Overblog
Editer l'article Suivre ce blog Administration + Créer mon blog
7 août 2016 7 07 /08 /août /2016 21:20
  1. opinions

La rétention administrative des « fichés S » est légitime

Face au terrorisme, déroger à certaines libertés est justifié, estime le professeur de droit constitutionnel à l’École de droit de la Sorbonne-université Paris-I*.

Les attentats islamistes constituent, comme le reconnaissent nos gouvernants, des actes de guerre. Qui dit guerre, dit droit spécifique. Droit d’exception pour une situation exceptionnelle. Il convient alors de déterminer ce à quoi notre droit peut déroger et ce à quoi il ne doit pas déroger. La dignité de la personne humaine interdit que la mort soit prononcée en tant que sanction (mais non comme acte de légitime défense) ou que la torture soit légalisée. Il n’en est pas ainsi de la liberté d’aller et de venir, qui n’est pas sans limites. Certes, l’exceptionnel peut s’installer et menacer durablement nos libertés, mais le maintien de l’absolue primauté des droits individuels est mortifère. Placer des personnes soupçonnées en rétention administrative ou les assigner à résidence, expulser les étrangers condamnés ou suspectés sont des mesures qui s’imposent sous réserve de prévoir garanties et contrôles juridictionnels afin d’éviter l’arbitraire.

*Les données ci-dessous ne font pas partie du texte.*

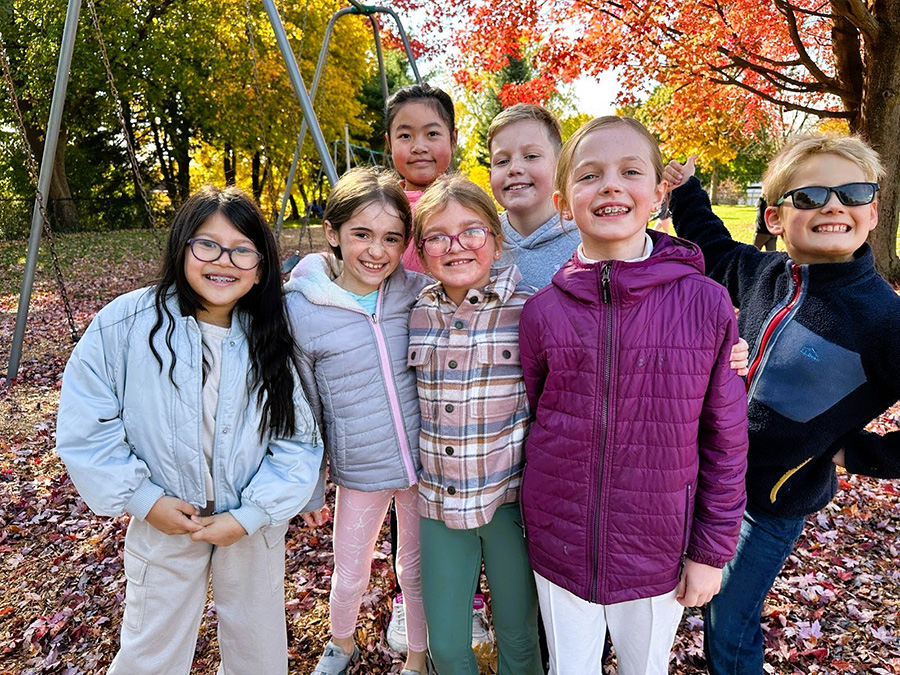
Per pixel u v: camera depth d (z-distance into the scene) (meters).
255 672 1.82
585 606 1.57
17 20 15.60
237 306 1.74
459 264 1.68
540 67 8.13
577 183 1.50
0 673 2.27
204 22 17.56
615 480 1.47
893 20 6.86
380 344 1.85
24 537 3.25
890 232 7.71
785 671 2.22
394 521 2.45
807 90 7.51
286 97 17.55
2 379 5.71
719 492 1.46
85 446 1.54
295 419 1.74
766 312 1.68
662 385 1.43
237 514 1.63
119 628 2.48
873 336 1.45
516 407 1.70
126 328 1.62
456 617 1.77
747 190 45.59
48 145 4.48
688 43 7.04
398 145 2.53
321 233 21.03
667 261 1.48
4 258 12.48
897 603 2.61
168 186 19.31
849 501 3.47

Certes, à ce jour, la jurisprudence du Conseil constitutionnel interdit une assignation à résidence ou une rétention administrative de simples suspects pendant une durée assez longue. Mais la jurisprudence du Conseil peut évoluer. Lorsqu’il examine la constitutionnalité d’une loi, le juge constitutionnel se livre à un contrôle de proportionnalité entre, notamment, les atteintes portées à la liberté individuelle et la protection de la sécurité nationale, dont il estime à juste titre qu’elle constitue elle-même une condition de la protection des droits et libertés individuels. Tout est alors une question de curseur.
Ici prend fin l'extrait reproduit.